A lot of men will chalk it up to “just getting older” but in reality, there is a noticeable physiological change that occurs in men between the ages of 35 and 55 that some have named male menopause. The reason this shift in hormones and bodily function doesn’t get as much press as female menopause is because, in men, it’s a much more gradual process and a lot harder to pinpoint. In women, menopause is a very noticeable and predictable collection of symptoms that all occur within the same 4- to 5-year age window (generally between 40 and 45). In men, symptoms of decreased hormone production, slower cell regeneration and decreased nervous system function can happen as early as 35 or as late as the mid 50s. And, once it begins, it’s a very gradual process. So much so that it can take several years before an individual man starts noticing the signs that his aging process has accelerated.
Male menopause can start with symptoms as slight as poor concentration with no obvious explanation, or excessive moodiness or drastic mood swings. Some men just believe this is caused by too much stress at work or needing to cut back on caffeine. And, while it’s a good idea to resolve those issues, it is often something more. When the brain is no longer getting the same levels of hormones it once was, it can affect the rate at which synapses fire and mental alertness.
Other signs of accelerated aging in men include low libido, weight gain and a slowing in beard or hair growth. All of these are linked to decreased production of testosterone in the body. Without normally robust levels of testosterone, the body dials back production of hair and slows metabolism. Men find themselves shaving or getting haircuts less often and putting on a little pound here and there even though there’s been no change to their diet or exercise routine. Low libido often is attributed to being tired, or, in some cases, men mistake this as a sign that their relationships are no longer thrilling or their mates are no longer sexually attractive. They begin searching for a new partner in the belief that the “spark” will return with new stimulation. Sadly, a great number of these men are left feeling unfulfilled when years later, they’re still feeling the effects of a lower sex drive and they now are lonely on top of it.

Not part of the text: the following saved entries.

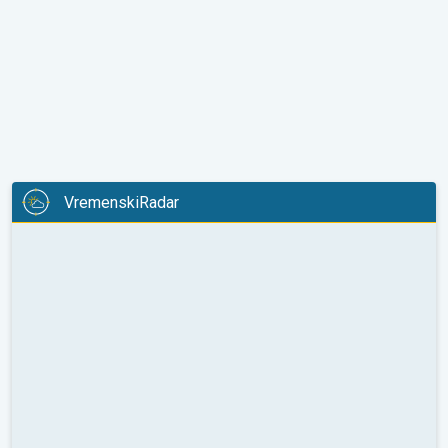
VremenskiRadar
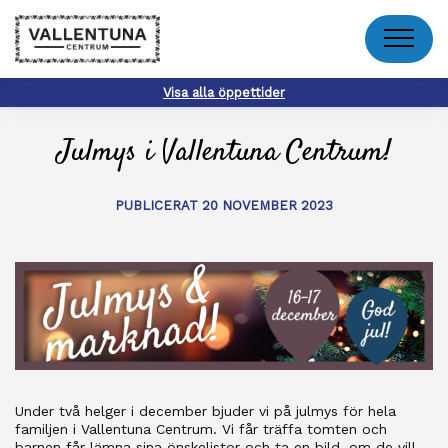
Meny
Visa alla öppettider
Julmys i Vallentuna Centrum!
PUBLICERAT 20 NOVEMBER 2023
Under två helger i december bjuder vi på julmys för hela
familjen i Vallentuna Centrum. Vi får träffa tomten och
barnen får lämna sina önskelistor och ta en bild, om de vill.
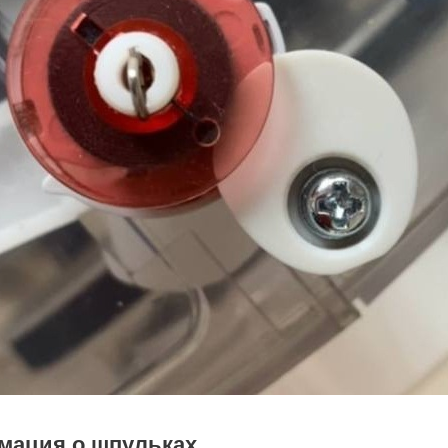
мация о шпульках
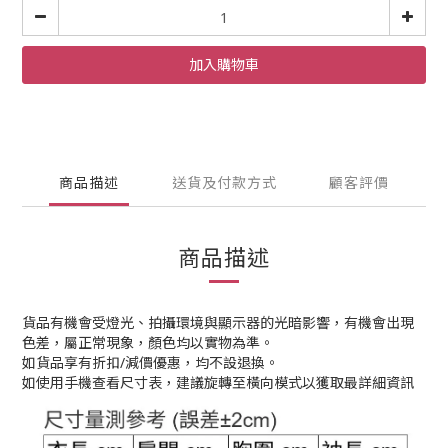
加入購物車
商品描述
送貨及付款方式
顧客評價
商品描述
貨品有機會受燈光、拍攝環境與顯示器的光暗影響，有機會出現
色差，屬正常現象，顏色均以實物為準。
如貨品享有折扣/減價優惠，均不設退換。
如使用手機查看尺寸表，建議旋轉至橫向模式以獲取最詳細資訊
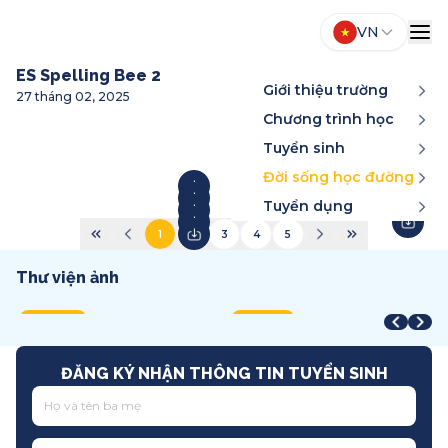
VN
ES Spelling Bee 2
Giới thiệu trường
27 tháng 02, 2025
Chương trình học
Tuyển sinh
Đời sống học đường
Tuyển dụng
1
2
3
4
5
Thư viện ảnh
Year-End Award
STEAM Fair + Shark Tank
A
STEAM Fair 2026
T
2025
2026
2
2026
2
Song ngữ
Việt Nam
T
Quốc tế
T
ĐĂNG KÝ NHẬN THÔNG TIN TUYỂN SINH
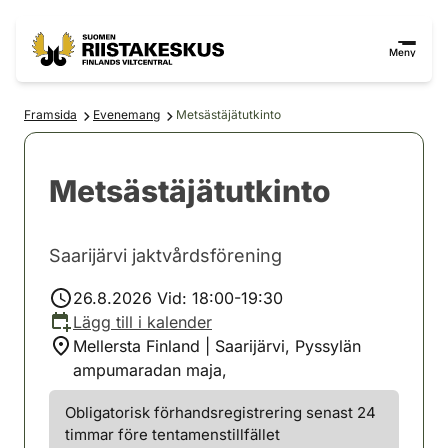
Hoppa till innehåll
Gå till webbplatskartan
Meny
Framsida
Evenemang
Metsästäjätutkinto
Metsästäjätutkinto
Saarijärvi jaktvårdsförening
26.8.2026 Vid: 18:00-19:30
Lägg till i kalender
Mellersta Finland | Saarijärvi, Pyssylän
ampumaradan maja,
Obligatorisk förhandsregistrering senast 24
timmar före tentamenstillfället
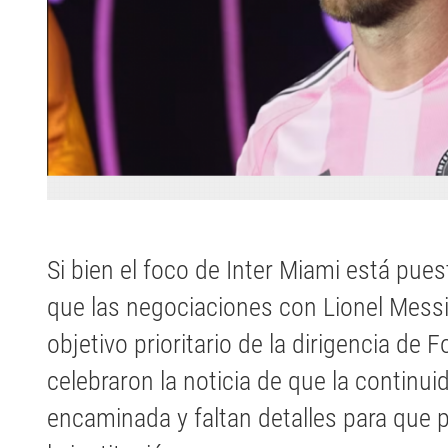
Si bien el foco de Inter Miami está pues
que las negociaciones con Lionel Messi
objetivo prioritario de la dirigencia de 
celebraron la noticia de que la continu
encaminada y faltan detalles para que 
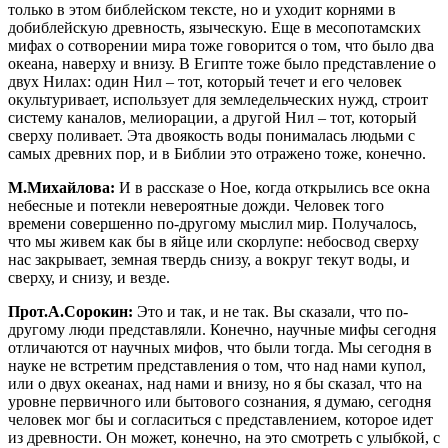
только в этом библейском тексте, но и уходит корнями в
добиблейскую древность, языческую. Еще в месопотамских
мифах о сотворении мира тоже говорится о том, что было два
океана, наверху и внизу. В Египте тоже было представление о
двух Нилах: один Нил – тот, который течет и его человек
окультуривает, использует для земледельческих нужд, строит
систему каналов, мелиорации, а другой Нил – тот, который
сверху поливает. Эта двоякость воды понималась людьми с
самых древних пор, и в Библии это отражено тоже, конечно.
М.Михайлова:
И в рассказе о Ное, когда открылись все окна
небесные и потекли невероятные дожди. Человек того
времени совершенно по-другому мыслил мир. Получалось,
что мы живем как бы в яйце или скорлупе: небосвод сверху
нас закрывает, земная твердь снизу, а вокруг текут воды, и
сверху, и снизу, и везде.
Прот.А.Сорокин:
Это и так, и не так. Вы сказали, что по-
другому люди представляли. Конечно, научные мифы сегодня
отличаются от научных мифов, что были тогда. Мы сегодня в
науке не встретим представления о том, что над нами купол,
или о двух океанах, над нами и внизу, но я бы сказал, что на
уровне первичного или бытового сознания, я думаю, сегодня
человек мог бы и согласиться с представлением, которое идет
из древности. Он может, конечно, на это смотреть с улыбкой, с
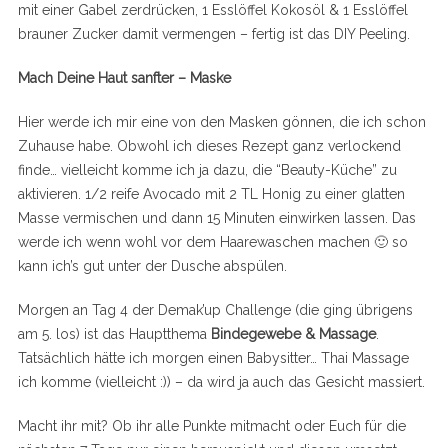
mit einer Gabel zerdrücken, 1 Esslöffel Kokosöl & 1 Esslöffel
brauner Zucker damit vermengen – fertig ist das DIY Peeling.
Mach Deine Haut sanfter – Maske
Hier werde ich mir eine von den Masken gönnen, die ich schon
Zuhause habe. Obwohl ich dieses Rezept ganz verlockend
finde… vielleicht komme ich ja dazu, die “Beauty-Küche” zu
aktivieren. 1/2 reife Avocado mit 2 TL Honig zu einer glatten
Masse vermischen und dann 15 Minuten einwirken lassen. Das
werde ich wenn wohl vor dem Haarewaschen machen 🙂 so
kann ich’s gut unter der Dusche abspülen.
Morgen an Tag 4 der Demak’up Challenge (die ging übrigens
am 5. los) ist das Hauptthema
Bindegewebe & Massage
.
Tatsächlich hätte ich morgen einen Babysitter… Thai Massage
ich komme (vielleicht :)) – da wird ja auch das Gesicht massiert.
Macht ihr mit? Ob ihr alle Punkte mitmacht oder Euch für die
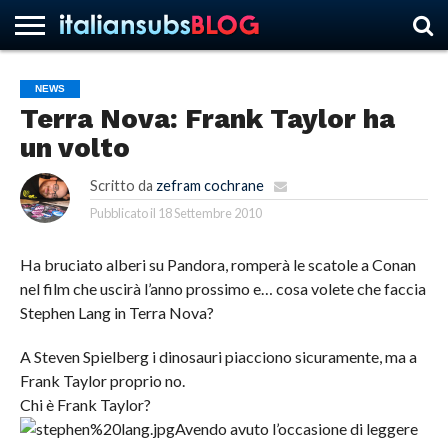
NEWS
Terra Nova: Frank Taylor ha
HOME
NEWS
ASCOLTI
RECENSIONI
INTERVISTE
CURIOSITÀ
CHI
CONTATTACI
FORUM
ITALIANSUBS
un volto
SIAMO
Scritto da
zefram cochrane
Pubblicato il
18 Settembre 2010
Ha bruciato alberi su Pandora, romperà le scatole a Conan
nel film che uscirà l’anno prossimo e… cosa volete che faccia
Stephen Lang in Terra Nova?
A Steven Spielberg i dinosauri piacciono sicuramente, ma a
Frank Taylor proprio no.
Chi è Frank Taylor?
Avendo avuto l’occasione di leggere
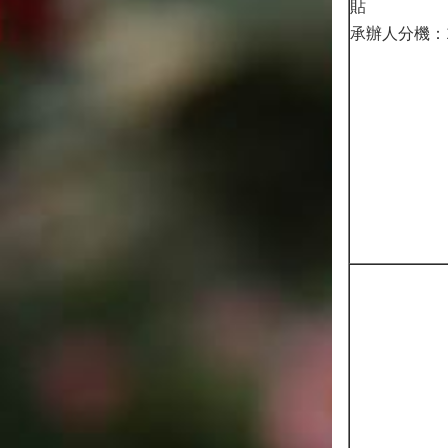
貼
承辦人分機：1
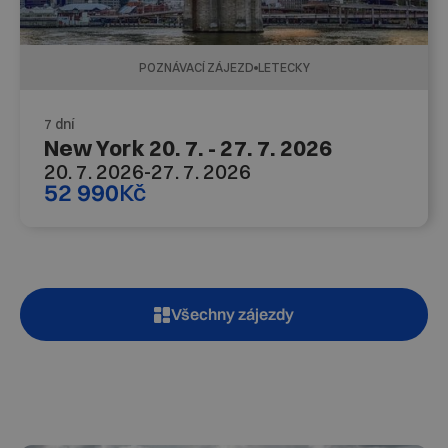
POZNÁVACÍ ZÁJEZD
LETECKY
7 dní
New York 20. 7. - 27. 7. 2026
20. 7. 2026
-
27. 7. 2026
52 990
Kč
Všechny zájezdy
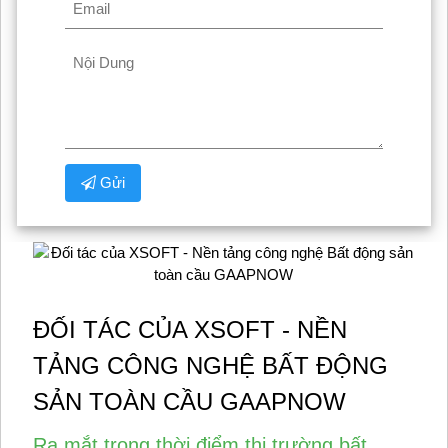
Gửi
ĐỐI TÁC CỦA XSOFT - NỀN
TẢNG CÔNG NGHỆ BẤT ĐỘNG
SẢN TOÀN CẦU GAAPNOW
Ra mắt trong thời điểm thị trường bất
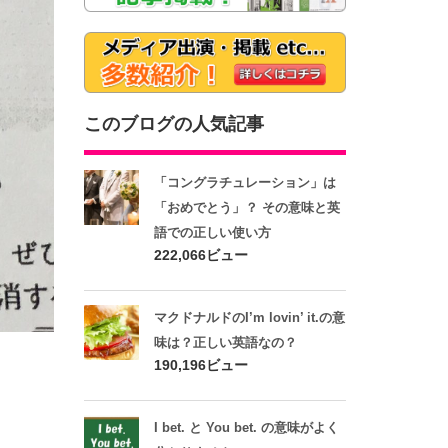
このブログの人気記事
「コングラチュレーション」は
「おめでとう」？ その意味と英
語での正しい使い方
222,066ビュー
マクドナルドのI’m lovin’ it.の意
味は？正しい英語なの？
190,196ビュー
I bet. と You bet. の意味がよく
）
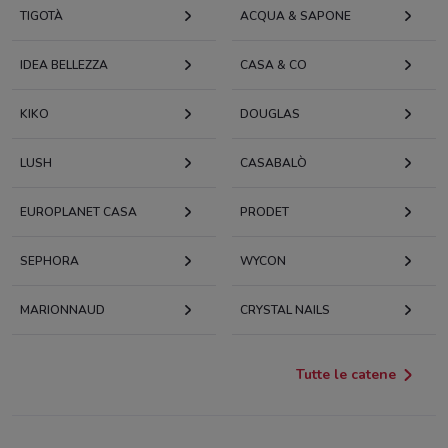
TIGOTÀ
ACQUA & SAPONE
IDEA BELLEZZA
CASA & CO
KIKO
DOUGLAS
LUSH
CASABALÒ
EUROPLANET CASA
PRODET
SEPHORA
WYCON
MARIONNAUD
CRYSTAL NAILS
Tutte le catene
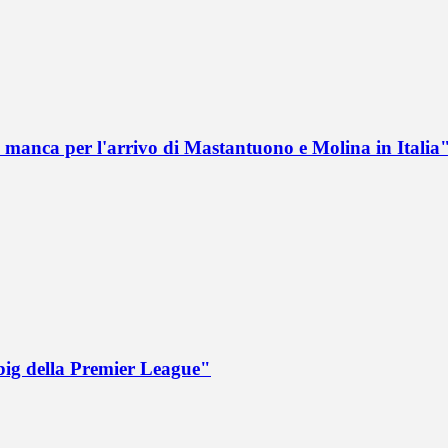
 manca per l'arrivo di Mastantuono e Molina in Italia
big della Premier League"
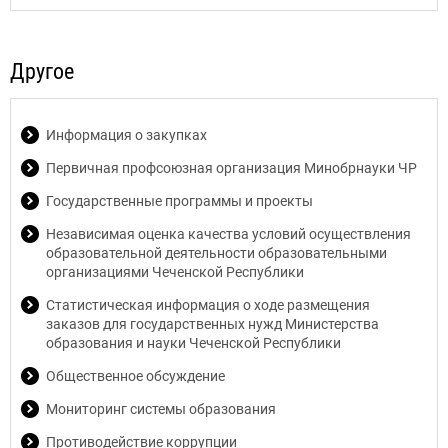
Другое
Информация о закупках
Первичная профсоюзная организация Минобрнауки ЧР
Государственные программы и проекты
Независимая оценка качества условий осуществления
образовательной деятельности образовательными
организациями Чеченской Республики
Статистическая информация о ходе размещения
заказов для государственных нужд Министерства
образования и науки Чеченской Республики
Общественное обсуждение
Мониторинг системы образования
Противодействие коррупции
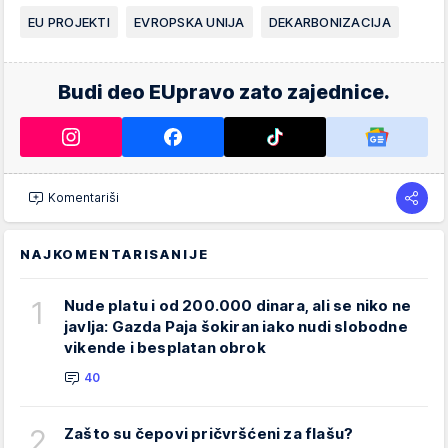
EU PROJEKTI
EVROPSKA UNIJA
DEKARBONIZACIJA
Budi deo EUpravo zato zajednice.
Komentariši
NAJKOMENTARISANIJE
1
Nude platu i od 200.000 dinara, ali se niko ne
javlja: Gazda Paja šokiran iako nudi slobodne
vikende i besplatan obrok
40
2
Zašto su čepovi pričvršćeni za flašu?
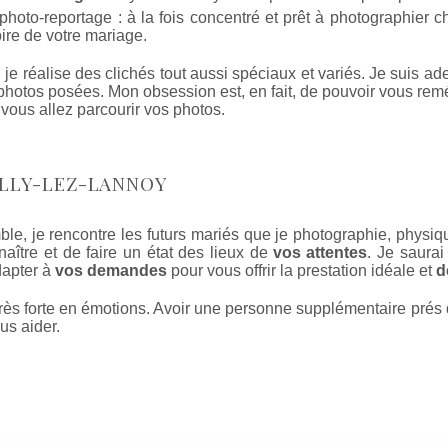
oto-reportage : à la fois concentré et prêt à photographier 
toire de votre mariage.
 je réalise des clichés tout aussi spéciaux et variés. Je suis a
photos posées. Mon obsession est, en fait, de pouvoir vous remé
vous allez parcourir vos photos.
LLY-LEZ-LANNOY
mble, je rencontre les futurs mariés que je photographie, phys
ître et de faire un état des lieux de
vos attentes
. Je saura
dapter à
vos demandes
pour vous offrir la prestation idéale et
d
 très forte en émotions. Avoir une personne supplémentaire pré
ous aider.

If you’re concerned that you may be experiencing male menopause, the best thing you can do is consult your physician for some testing. He or she will draw blood and run a baseline for hormone levels as well as liver and kidney function, blood sugar, cholesterol and various disease panels. If these all present as normal, then you and your doctor may discuss moderate changes you might make to your exercise, diet or sleep patterns that can help battle slightly waning hormone levels that may still be within acceptable norms. You can also try a number of herbal formulas shown to safely stimulate testosterone production and energy metabolism to counteract any dip that may be occurring.